Schools hear over and over from business and industry leaders that success is heavily dependent on certain characteristics. “Always in the top three or four” of those are to be “culturally and linguistically nimble,” Schofield said.

“We have kind of doubled down on those in the last decade,” he said, pointing to the increased emphasis on learning a second language.

The top languages sought after always include Spanish and Chinese, he said, and third and fourth are usually Portuguese and German.

The Hall County School District goal is to have 30 percent of its students get the “bilingual seal” on their diplomas by 2020.

Schofield said the district’s standard for being bilingual is “very different” than the state. He said the district’s expectation “has to do with performance tests,” students who can speak and write the language.

He readily admitted the 30 percent goal is a stretch, but he added, “we think it’ll give kids who go through the Hall County school system a unique advantage.” Georgia approved the bilingual seal for diplomas in May.

The school district started its World Language Academy about nine years ago — the first group of freshmen will start West Hall High School next week.

The academy now also offers immersion instruction in Mandarin Chinese, and West Hall High will have two courses this year taught in Spanish: world history and biology for the freshmen.

Principal Scott Justus said the school is in the “embryonic stage” and taking “baby steps” to build its World Scholars program, also new this year.

He said the school wants to continue the immersion aspect of language offered at the academy, which is an important part of the bilingual seal.

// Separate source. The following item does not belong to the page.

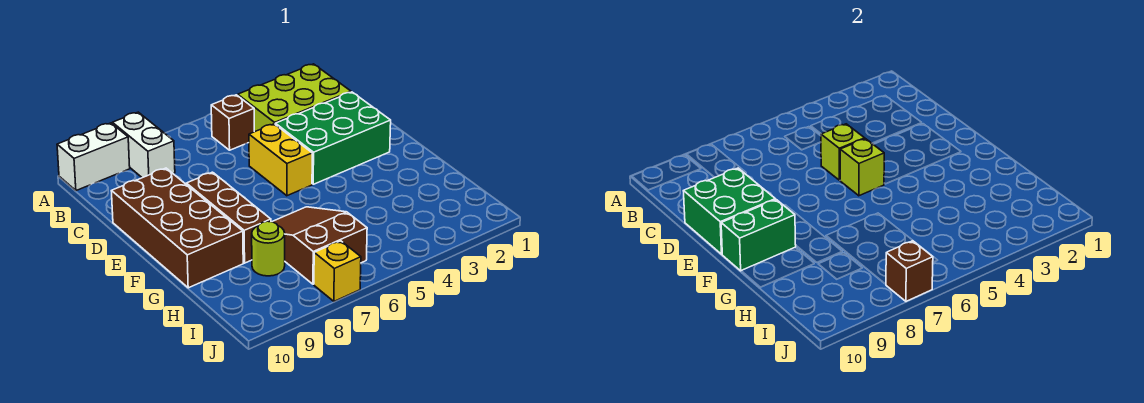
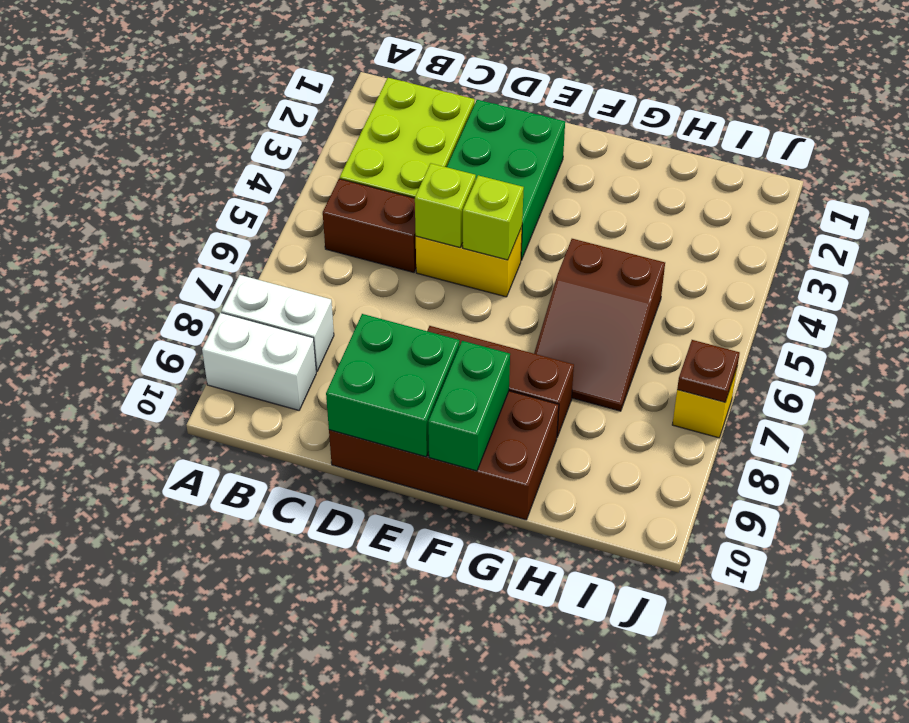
white brick A9:A10 level 1 -> white brick A9:B9 level 1
brown brick B5 level 1 -> brown brick B5:C5 level 1
brown slope G6:I7 level 1 top I -> brown slope G5:H7 level 1 top 5
lime round brick H8 level 1 -> none
brown brick J7 level 2 -> brown plate J7 level 2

West Hall has had “up into our teens” of total students who have graduated in the past three years with the bilingual seal.

In 2017-18, he said the school plans to expand course offerings in content taught in Spanish to the freshman and sophomore classes.

As it grows, he said, “the choices (for students) are just going to be unbelievable.”

Schofield said this year will be the second year that Johnson High School has offered instruction in Portuguese.

Because the system “has such a wide offering of Spanish,” a number of students can learn Portuguese more quickly because of the similarities between the two.

In North Hall, five schools — the cluster including Wauka Mountain Multiple Intelligences Academy, Mount Vernon Exploratory, Riverbend Elementary, North Hall middle and high schools — offer Mandarin Chinese.

He said he believes the county has the only P-12 instruction in that language in the state.